» **TASK**: Turn every line of the listing below into a numbered list, skipping blank lines. Leave the pictures out of your answer.

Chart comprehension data
○ ○ ○ ○

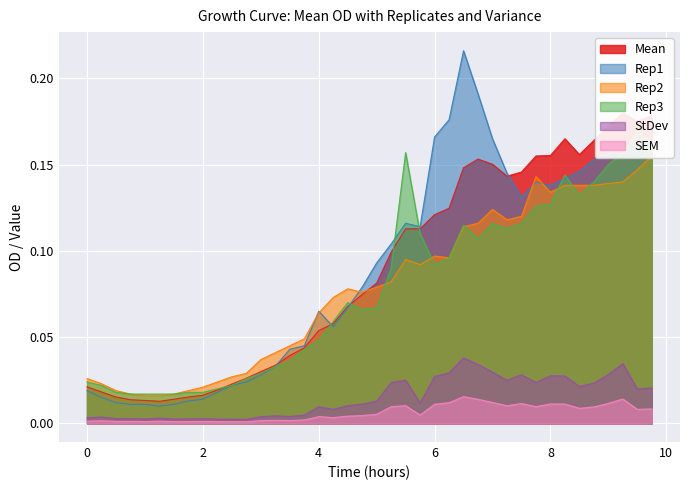

Which series has the widest spread of values?

Rep1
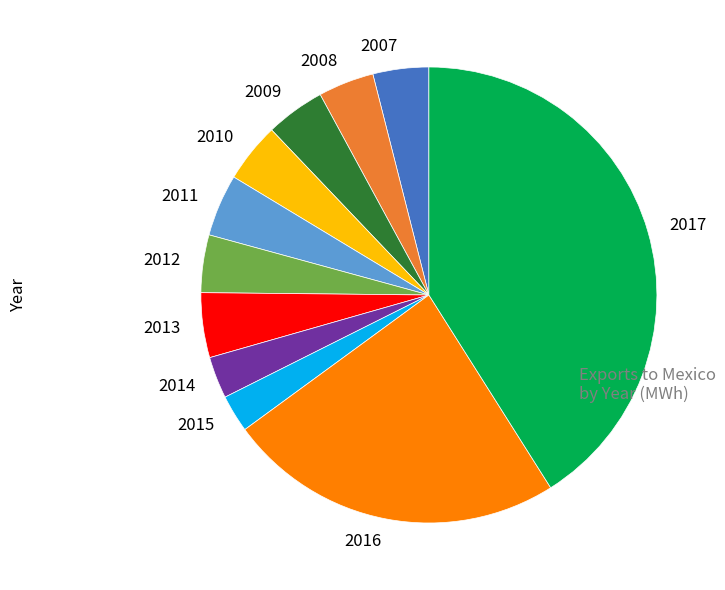

What is the largest slice in the pie chart?

2017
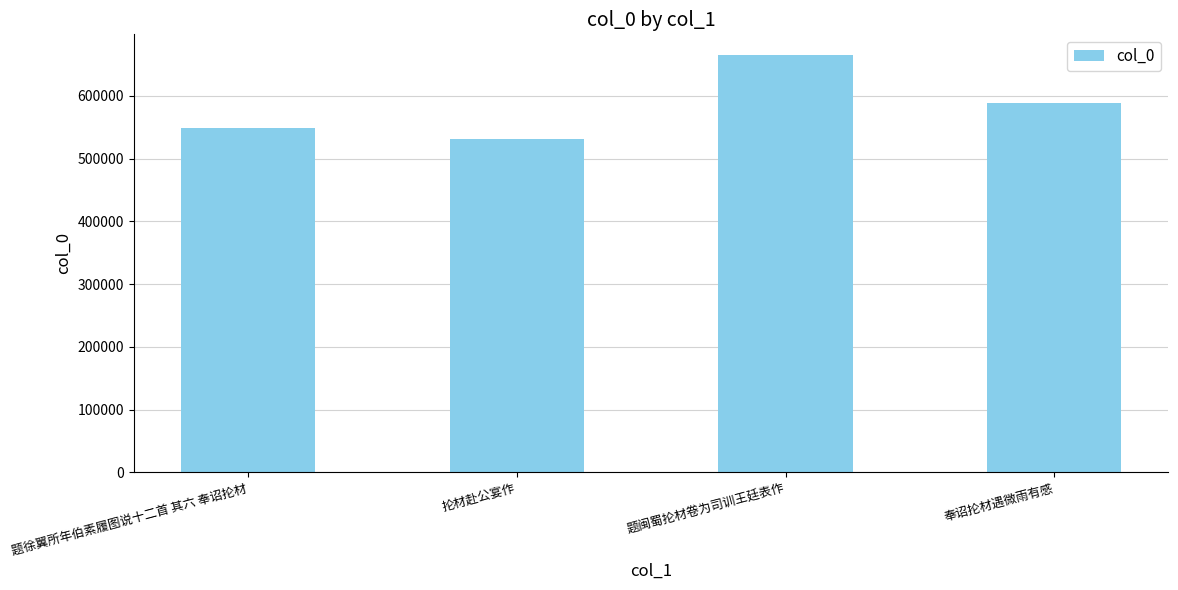

Reading right to left, what are all the values shown in this chart?

奉诏抡材遇微雨有感=588651	题闽蜀抡材卷为司训王廷表作=664981	抡材赴公宴作=531731	题徐翼所年伯素履图说十二首 其六 奉诏抡材=549184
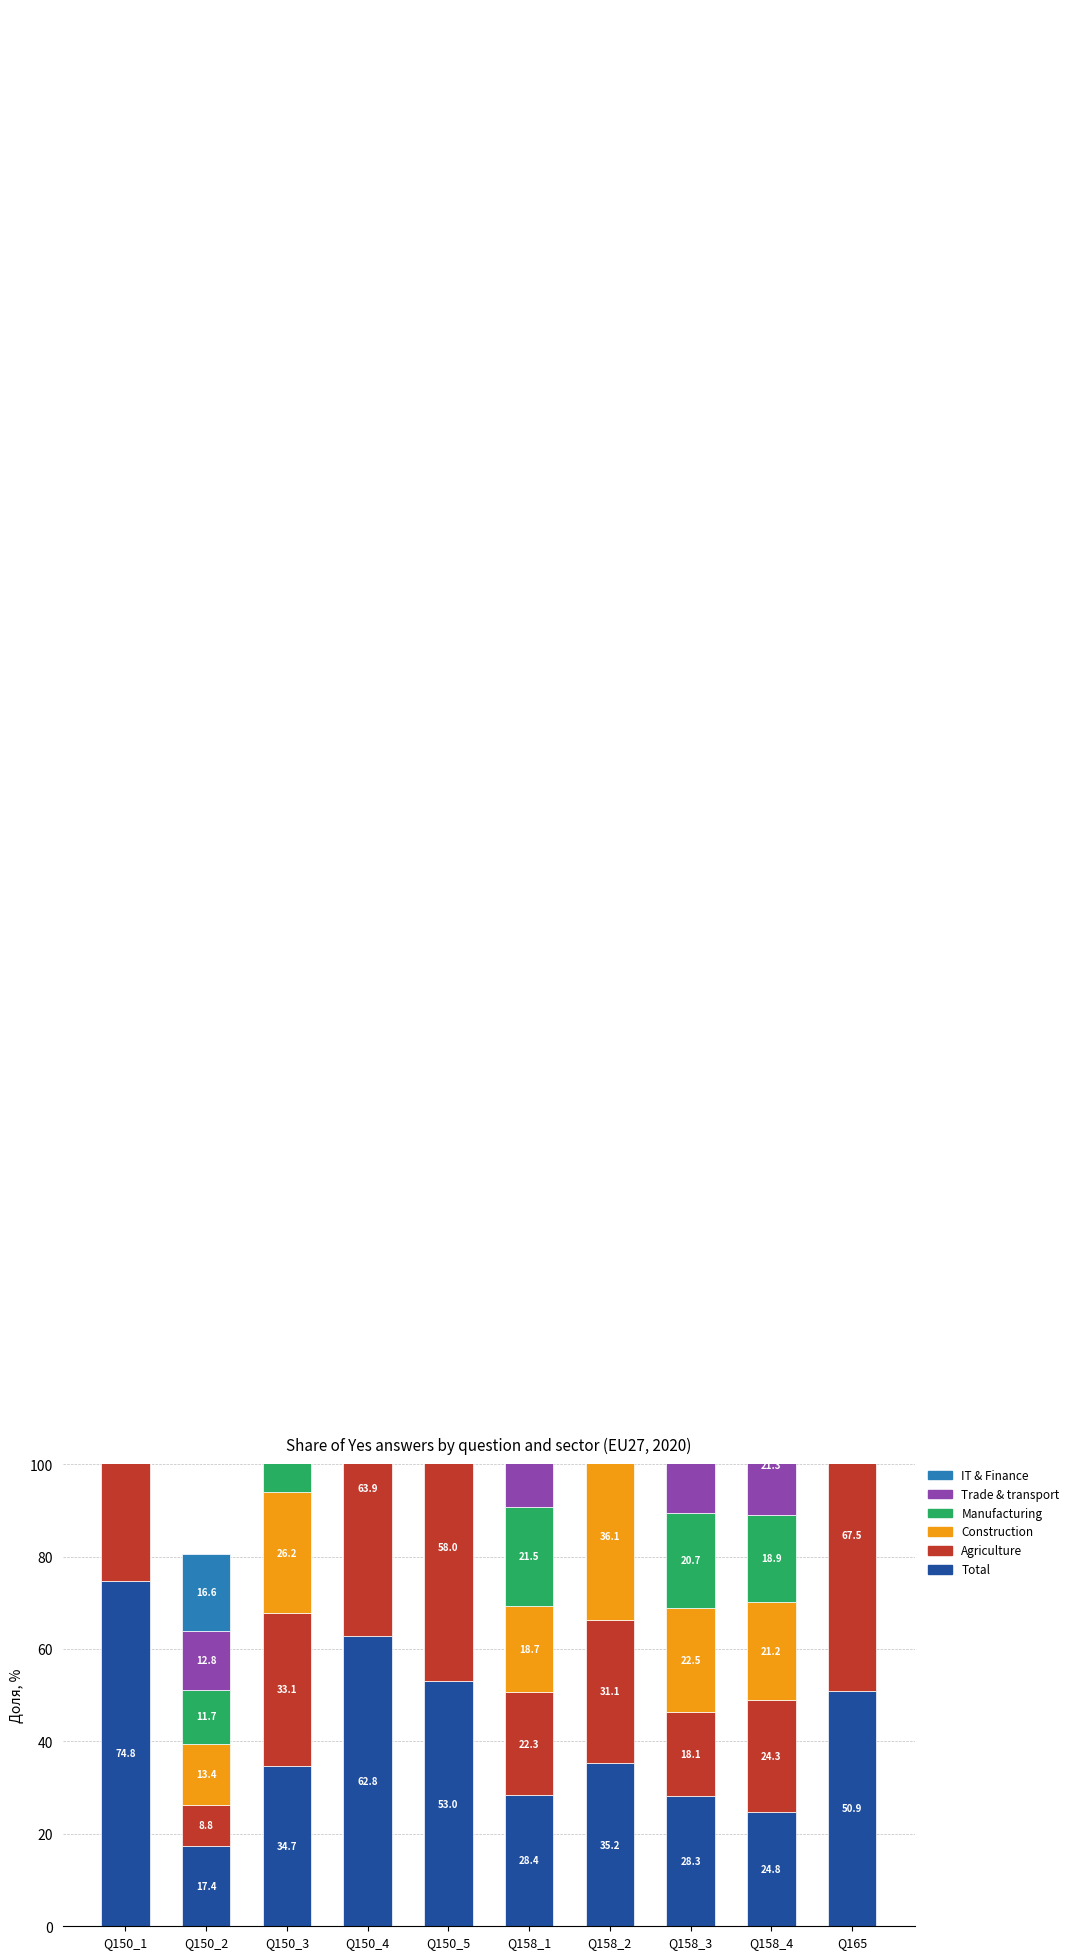

Reading left to right, extract all data points from this chart.

total: 74.8	17.4	34.7	62.8	53.0	28.4	35.2	28.3	24.8	50.9
Agriculture, forestry and fishing: 71.2	8.8	33.1	63.9	58.0	22.3	31.1	18.1	24.3	67.5
Construction, waste management, water a…: 78.5	13.4	26.2	65.2	55.6	18.7	36.1	22.5	21.2	60.8
Manufacturing: 83.1	11.7	34.7	71.0	59.9	21.5	36.9	20.7	18.8	60.8
Trade, transport, food/accommodation an…: 71.5	12.8	32.5	61.3	52.1	28.4	34.4	26.1	21.3	55.6
IT, Finance, Real estate and other tech…: 69.4	16.6	37.3	56.4	46.1	27.6	29.1	34.6	28.8	36.7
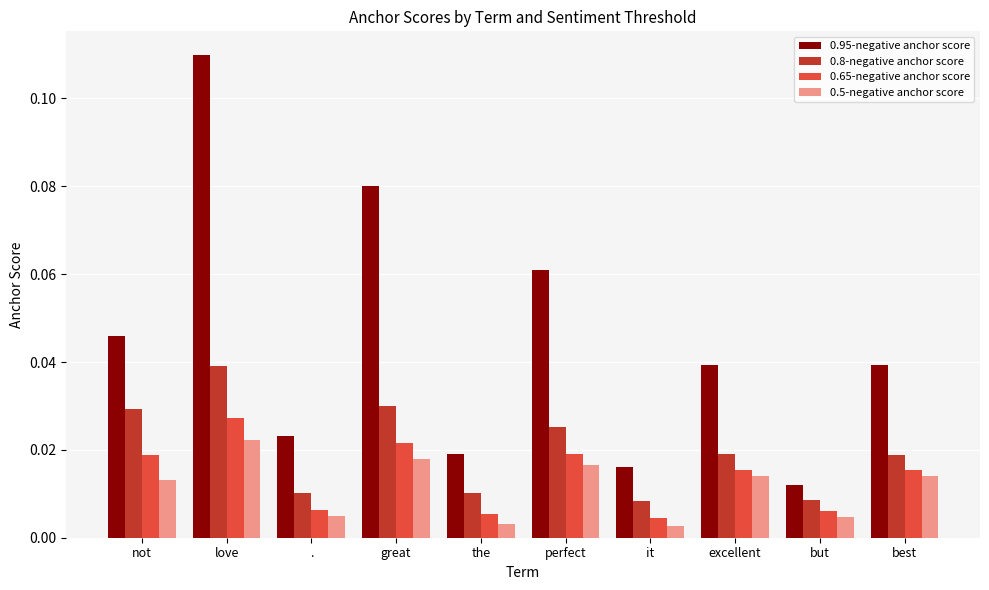

How many bars are there in each group?

4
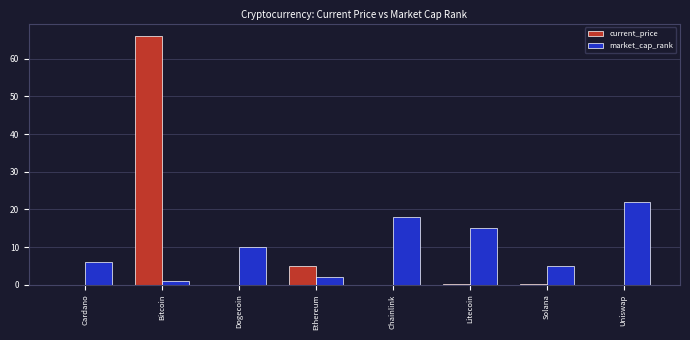

Does the chart contain stacked bars?

No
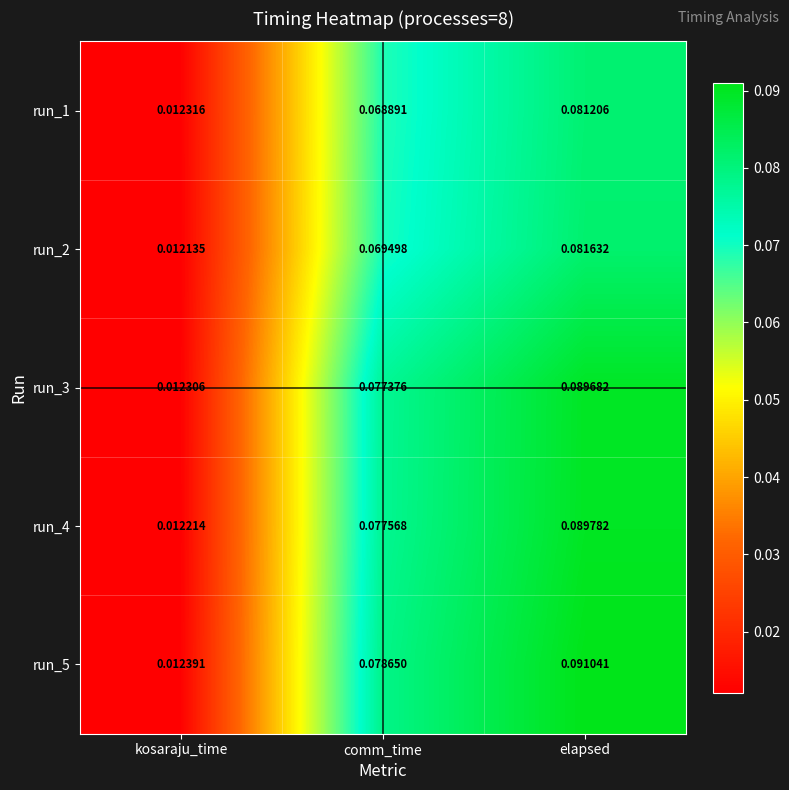

At which label is run_4 closest to 0?

kosaraju_time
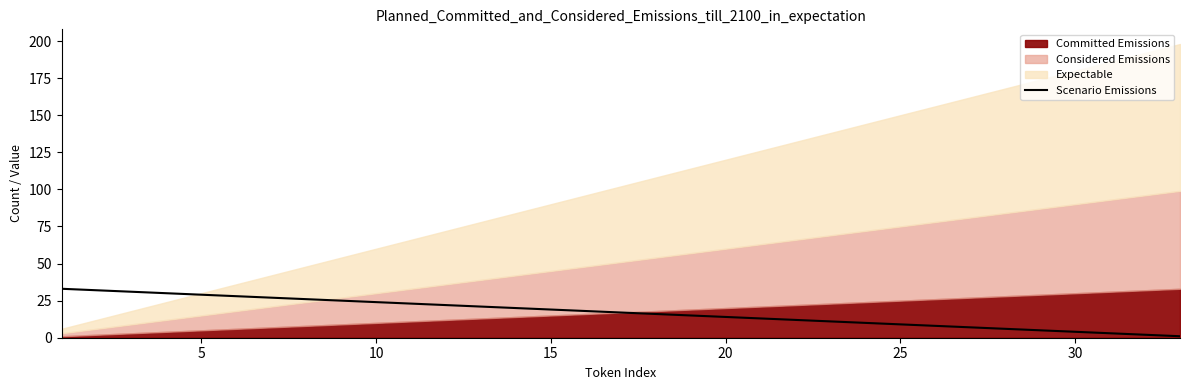

The Scenario Emissions series shows 19 at 5. True or false?

False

○ ○ ○ ○

» **TASK RESPONSE**:
1. Which series has the widest spread of values?
2. Rep1
3. What is the largest slice in the pie chart?
4. 2017
5. Reading right to left, what are all the values shown in this chart?
6. 奉诏抡材遇微雨有感=588651	题闽蜀抡材卷为司训王廷表作=664981	抡材赴公宴作=531731	题徐翼所年伯素履图说十二首 其六 奉诏抡材=549184
7. Reading left to right, extract all data points from this chart.
8. total: 74.8	17.4	34.7	62.8	53.0	28.4	35.2	28.3	24.8	50.9
9. Agriculture, forestry and fishing: 71.2	8.8	33.1	63.9	58.0	22.3	31.1	18.1	24.3	67.5
10. Construction, waste management, water a…: 78.5	13.4	26.2	65.2	55.6	18.7	36.1	22.5	21.2	60.8
11. Manufacturing: 83.1	11.7	34.7	71.0	59.9	21.5	36.9	20.7	18.8	60.8
12. Trade, transport, food/accommodation an…: 71.5	12.8	32.5	61.3	52.1	28.4	34.4	26.1	21.3	55.6
13. IT, Finance, Real estate and other tech…: 69.4	16.6	37.3	56.4	46.1	27.6	29.1	34.6	28.8	36.7
14. How many bars are there in each group?
15. 4
16. Does the chart contain stacked bars?
17. No
18. At which label is run_4 closest to 0?
19. kosaraju_time
20. The Scenario Emissions series shows 19 at 5. True or false?
21. False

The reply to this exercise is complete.